***** Extracted entries

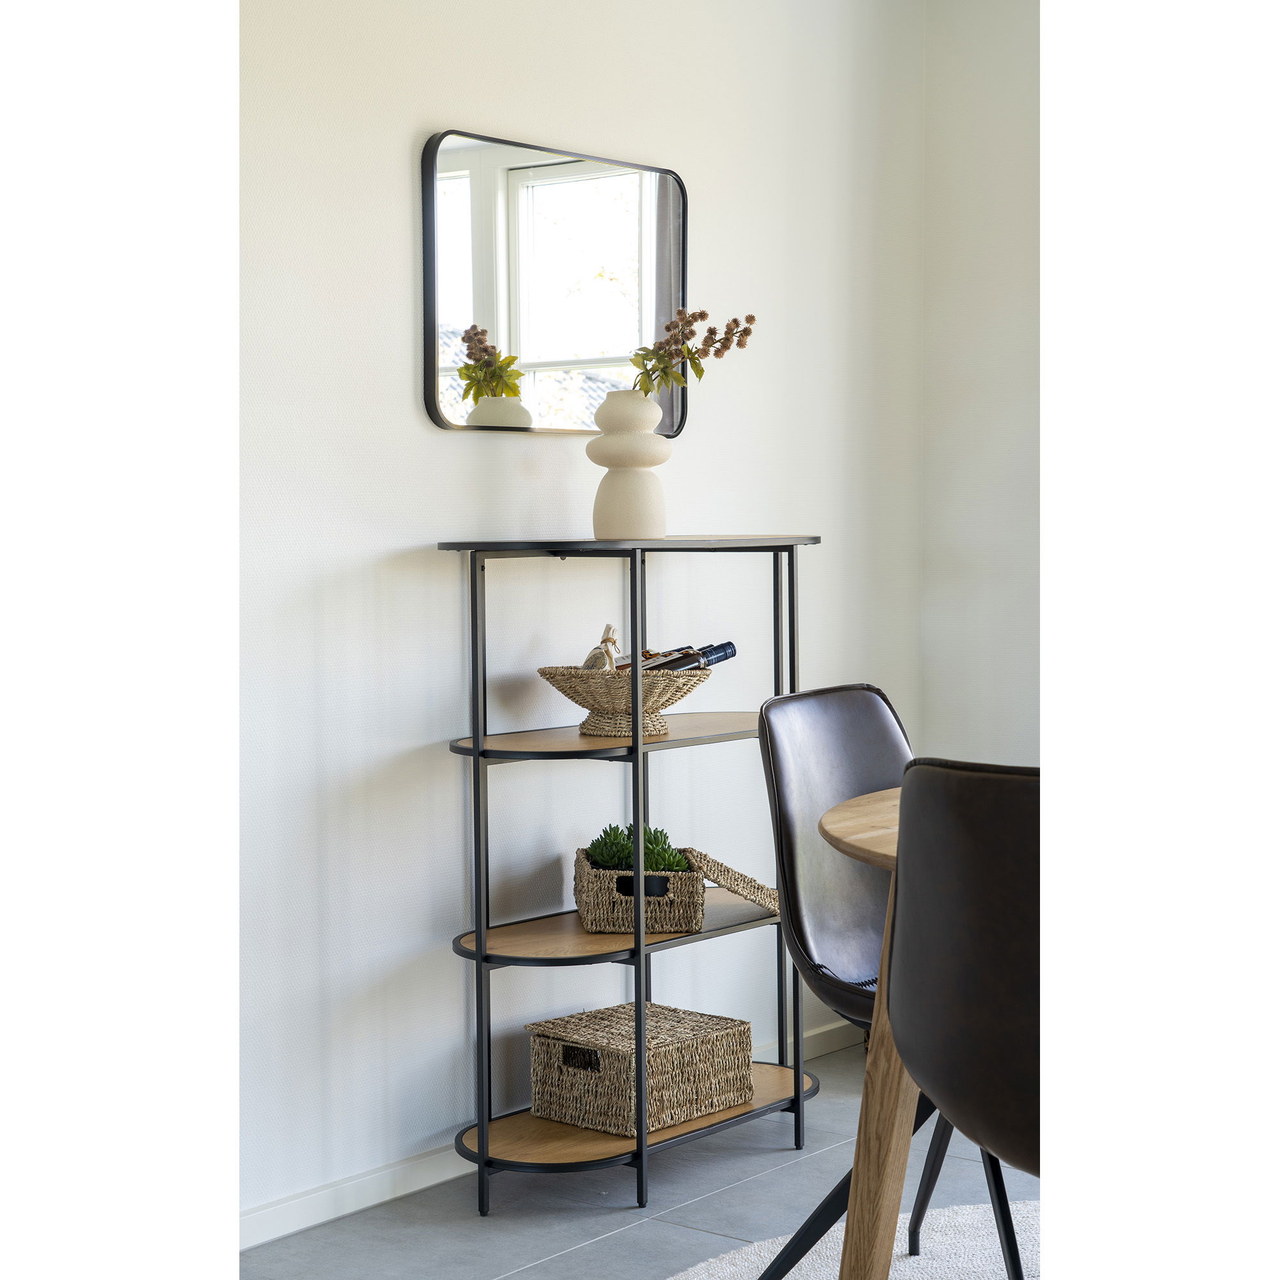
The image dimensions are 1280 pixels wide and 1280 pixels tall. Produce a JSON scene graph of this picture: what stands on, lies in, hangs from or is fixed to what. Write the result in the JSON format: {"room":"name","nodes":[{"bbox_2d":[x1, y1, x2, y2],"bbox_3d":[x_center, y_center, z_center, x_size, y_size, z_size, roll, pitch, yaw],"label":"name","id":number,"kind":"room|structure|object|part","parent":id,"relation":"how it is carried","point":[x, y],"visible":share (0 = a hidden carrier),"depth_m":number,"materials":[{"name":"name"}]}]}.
{"room":"dining room","nodes":[
{"label":"dining room","id":0,"kind":"room"},
{"bbox_2d":[245,0,924,1238],"bbox_3d":[-1.040,-0.301,3.486,0.141,2.545,5.248,2,4,38],"label":"wall","id":1,"kind":"structure","parent":0,"point":[418,432],"depth_m":4.25,"materials":[{"name":"white paint"}]},
{"bbox_2d":[421,127,688,437],"bbox_3d":[-0.131,-0.618,4.469,0.027,0.514,0.687,2,4,38],"label":"mirror","id":2,"kind":"object","parent":1,"relation":"attached to","point":[480,314],"visible":0.97,"depth_m":4.43,"materials":[{"name":"black mirror"}]},
{"bbox_2d":[238,1018,873,1252],"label":"baseboard","id":3,"kind":"structure","parent":1,"relation":"attached to","point":[413,1182],"depth_m":4.11,"materials":[{"name":"white paint"}]},
{"bbox_2d":[241,1040,1042,1279],"bbox_3d":[0.673,1.101,1.787,4.703,0.101,5.689,2,4,38],"label":"floor","id":4,"kind":"structure","parent":0,"point":[754,1157],"depth_m":4.07,"materials":[{"name":"grey tile"}]},
{"bbox_2d":[437,538,822,1220],"bbox_3d":[0.001,0.385,4.323,0.342,1.084,0.831,2,4,38],"label":"shelf unit","id":5,"kind":"object","parent":4,"relation":"on","point":[638,1145],"visible":0.86,"depth_m":4.17,"materials":[{"name":"black metal"}]},
{"bbox_2d":[536,663,709,738],"bbox_3d":[-0.026,0.104,4.299,0.311,0.113,0.310,2,4,38],"label":"wicker basket","id":6,"kind":"object","parent":5,"relation":"on","point":[589,704],"visible":0.9,"depth_m":4.21,"materials":[{"name":"brown wicker"}]},
{"bbox_2d":[580,624,620,671],"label":"pouch","id":7,"kind":"object","parent":6,"relation":"in","point":[610,640],"visible":0.78,"depth_m":4.33,"materials":[{"name":"beige fabric"}]},
{"bbox_2d":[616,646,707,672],"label":"bottle","id":8,"kind":"object","parent":6,"relation":"in","point":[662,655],"visible":0.23,"depth_m":4.31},
{"bbox_2d":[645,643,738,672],"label":"wine bottle","id":9,"kind":"object","parent":6,"relation":"in","point":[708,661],"visible":0.45,"depth_m":4.31,"materials":[{"name":"black glass"}]},
{"bbox_2d":[588,389,670,541],"bbox_3d":[-0.017,-0.296,4.291,0.148,0.258,0.148,-1,3,-14],"label":"white vase","id":10,"kind":"object","parent":5,"relation":"on","point":[601,519],"visible":0.97,"depth_m":4.25,"materials":[{"name":"ceramic"}]},
{"bbox_2d":[629,306,756,393],"bbox_3d":[0.079,-0.482,4.406,0.242,0.202,0.199,0,3,-3],"label":"dried flower","id":11,"kind":"object","parent":10,"relation":"in","point":[705,314],"visible":0.8,"depth_m":4.39,"materials":[{"name":"plant"}]},
{"bbox_2d":[524,1000,753,1136],"bbox_3d":[0.001,0.731,4.307,0.277,0.148,0.306,2,4,38],"label":"wicker basket","id":12,"kind":"object","parent":5,"relation":"on","point":[665,1058],"visible":0.97,"depth_m":4.23,"materials":[{"name":"wicker"}]},
{"bbox_3d":[-0.100,0.699,4.155,0.079,0.037,0.033,2,4,38],"label":"handle hole","id":13,"kind":"part","parent":12,"relation":"part of","materials":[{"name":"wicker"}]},
{"bbox_2d":[572,831,777,935],"bbox_3d":[0.066,0.412,4.343,0.348,0.146,0.223,-1,4,-4],"label":"wicker basket","id":14,"kind":"object","parent":5,"relation":"on","point":[583,903],"visible":0.89,"depth_m":4.23,"materials":[{"name":"wicker"}]},
{"bbox_2d":[585,822,691,872],"bbox_3d":[0.000,0.401,4.444,0.173,0.142,0.171,2,4,38],"label":"succulent plant","id":15,"kind":"object","parent":14,"relation":"in","point":[595,847],"visible":0.43,"depth_m":4.40,"materials":[{"name":"green plant"}]},
{"bbox_2d":[673,1196,1039,1279],"bbox_3d":[0.734,0.992,2.739,2.258,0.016,2.228,2,4,38],"label":"rug","id":16,"kind":"object","parent":4,"relation":"on","point":[921,1263],"visible":0.44,"depth_m":3.80,"materials":[{"name":"carpet"}]},
{"bbox_2d":[826,776,915,1276],"bbox_3d":[0.854,0.603,3.209,1.111,0.715,1.071,2,4,38],"label":"dining table","id":17,"kind":"object","parent":16,"relation":"on","point":[861,1167],"visible":0.39,"depth_m":3.10,"materials":[{"name":"brown wood"}]},
{"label":"wooden table leg","id":18,"kind":"part","parent":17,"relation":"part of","materials":[{"name":"brown wood"}]},
{"bbox_2d":[753,682,1032,1279],"bbox_3d":[0.465,0.512,3.554,0.582,0.853,0.513,2,4,38],"label":"chair","id":19,"kind":"object","parent":16,"relation":"on","point":[857,711],"visible":0.52,"depth_m":3.62,"materials":[{"name":"leather"}]},
{"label":"chair legs","id":20,"kind":"part","parent":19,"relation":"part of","materials":[{"name":"black metal"}]},
{"bbox_2d":[886,753,1041,1255],"bbox_3d":[0.528,0.532,2.717,0.475,0.837,0.553,2,4,38],"label":"chair","id":21,"kind":"object","parent":16,"relation":"on","point":[976,797],"visible":0.66,"depth_m":2.56,"materials":[{"name":"leather"}]},
{"bbox_2d":[919,0,1037,770],"bbox_3d":[2.295,-0.367,4.183,4.239,2.573,0.163,2,4,38],"label":"right wall","id":22,"kind":"structure","parent":0,"point":[998,537],"depth_m":5.32,"materials":[{"name":"white paint"}]}
]}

**********

:: Work item ::
Set the pictures aside and transcribe the data above exactly.

:: Completed task ::
The image dimensions are 1280 pixels wide and 1280 pixels tall. Produce a JSON scene graph of this picture: what stands on, lies in, hangs from or is fixed to what. Write the result in the JSON format: {"room":"name","nodes":[{"bbox_2d":[x1, y1, x2, y2],"bbox_3d":[x_center, y_center, z_center, x_size, y_size, z_size, roll, pitch, yaw],"label":"name","id":number,"kind":"room|structure|object|part","parent":id,"relation":"how it is carried","point":[x, y],"visible":share (0 = a hidden carrier),"depth_m":number,"materials":[{"name":"name"}]}]}.
{"room":"dining room","nodes":[
{"label":"dining room","id":0,"kind":"room"},
{"bbox_2d":[245,0,924,1238],"bbox_3d":[-1.040,-0.301,3.486,0.141,2.545,5.248,2,4,38],"label":"wall","id":1,"kind":"structure","parent":0,"point":[418,432],"depth_m":4.25,"materials":[{"name":"white paint"}]},
{"bbox_2d":[421,127,688,437],"bbox_3d":[-0.131,-0.618,4.469,0.027,0.514,0.687,2,4,38],"label":"mirror","id":2,"kind":"object","parent":1,"relation":"attached to","point":[480,314],"visible":0.97,"depth_m":4.43,"materials":[{"name":"black mirror"}]},
{"bbox_2d":[238,1018,873,1252],"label":"baseboard","id":3,"kind":"structure","parent":1,"relation":"attached to","point":[413,1182],"depth_m":4.11,"materials":[{"name":"white paint"}]},
{"bbox_2d":[241,1040,1042,1279],"bbox_3d":[0.673,1.101,1.787,4.703,0.101,5.689,2,4,38],"label":"floor","id":4,"kind":"structure","parent":0,"point":[754,1157],"depth_m":4.07,"materials":[{"name":"grey tile"}]},
{"bbox_2d":[437,538,822,1220],"bbox_3d":[0.001,0.385,4.323,0.342,1.084,0.831,2,4,38],"label":"shelf unit","id":5,"kind":"object","parent":4,"relation":"on","point":[638,1145],"visible":0.86,"depth_m":4.17,"materials":[{"name":"black metal"}]},
{"bbox_2d":[536,663,709,738],"bbox_3d":[-0.026,0.104,4.299,0.311,0.113,0.310,2,4,38],"label":"wicker basket","id":6,"kind":"object","parent":5,"relation":"on","point":[589,704],"visible":0.9,"depth_m":4.21,"materials":[{"name":"brown wicker"}]},
{"bbox_2d":[580,624,620,671],"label":"pouch","id":7,"kind":"object","parent":6,"relation":"in","point":[610,640],"visible":0.78,"depth_m":4.33,"materials":[{"name":"beige fabric"}]},
{"bbox_2d":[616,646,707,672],"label":"bottle","id":8,"kind":"object","parent":6,"relation":"in","point":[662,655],"visible":0.23,"depth_m":4.31},
{"bbox_2d":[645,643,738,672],"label":"wine bottle","id":9,"kind":"object","parent":6,"relation":"in","point":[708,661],"visible":0.45,"depth_m":4.31,"materials":[{"name":"black glass"}]},
{"bbox_2d":[588,389,670,541],"bbox_3d":[-0.017,-0.296,4.291,0.148,0.258,0.148,-1,3,-14],"label":"white vase","id":10,"kind":"object","parent":5,"relation":"on","point":[601,519],"visible":0.97,"depth_m":4.25,"materials":[{"name":"ceramic"}]},
{"bbox_2d":[629,306,756,393],"bbox_3d":[0.079,-0.482,4.406,0.242,0.202,0.199,0,3,-3],"label":"dried flower","id":11,"kind":"object","parent":10,"relation":"in","point":[705,314],"visible":0.8,"depth_m":4.39,"materials":[{"name":"plant"}]},
{"bbox_2d":[524,1000,753,1136],"bbox_3d":[0.001,0.731,4.307,0.277,0.148,0.306,2,4,38],"label":"wicker basket","id":12,"kind":"object","parent":5,"relation":"on","point":[665,1058],"visible":0.97,"depth_m":4.23,"materials":[{"name":"wicker"}]},
{"bbox_3d":[-0.100,0.699,4.155,0.079,0.037,0.033,2,4,38],"label":"handle hole","id":13,"kind":"part","parent":12,"relation":"part of","materials":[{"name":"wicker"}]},
{"bbox_2d":[572,831,777,935],"bbox_3d":[0.066,0.412,4.343,0.348,0.146,0.223,-1,4,-4],"label":"wicker basket","id":14,"kind":"object","parent":5,"relation":"on","point":[583,903],"visible":0.89,"depth_m":4.23,"materials":[{"name":"wicker"}]},
{"bbox_2d":[585,822,691,872],"bbox_3d":[0.000,0.401,4.444,0.173,0.142,0.171,2,4,38],"label":"succulent plant","id":15,"kind":"object","parent":14,"relation":"in","point":[595,847],"visible":0.43,"depth_m":4.40,"materials":[{"name":"green plant"}]},
{"bbox_2d":[673,1196,1039,1279],"bbox_3d":[0.734,0.992,2.739,2.258,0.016,2.228,2,4,38],"label":"rug","id":16,"kind":"object","parent":4,"relation":"on","point":[921,1263],"visible":0.44,"depth_m":3.80,"materials":[{"name":"carpet"}]},
{"bbox_2d":[826,776,915,1276],"bbox_3d":[0.854,0.603,3.209,1.111,0.715,1.071,2,4,38],"label":"dining table","id":17,"kind":"object","parent":16,"relation":"on","point":[861,1167],"visible":0.39,"depth_m":3.10,"materials":[{"name":"brown wood"}]},
{"label":"wooden table leg","id":18,"kind":"part","parent":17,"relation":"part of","materials":[{"name":"brown wood"}]},
{"bbox_2d":[753,682,1032,1279],"bbox_3d":[0.465,0.512,3.554,0.582,0.853,0.513,2,4,38],"label":"chair","id":19,"kind":"object","parent":16,"relation":"on","point":[857,711],"visible":0.52,"depth_m":3.62,"materials":[{"name":"leather"}]},
{"label":"chair legs","id":20,"kind":"part","parent":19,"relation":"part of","materials":[{"name":"black metal"}]},
{"bbox_2d":[886,753,1041,1255],"bbox_3d":[0.528,0.532,2.717,0.475,0.837,0.553,2,4,38],"label":"chair","id":21,"kind":"object","parent":16,"relation":"on","point":[976,797],"visible":0.66,"depth_m":2.56,"materials":[{"name":"leather"}]},
{"bbox_2d":[919,0,1037,770],"bbox_3d":[2.295,-0.367,4.183,4.239,2.573,0.163,2,4,38],"label":"right wall","id":22,"kind":"structure","parent":0,"point":[998,537],"depth_m":5.32,"materials":[{"name":"white paint"}]}
]}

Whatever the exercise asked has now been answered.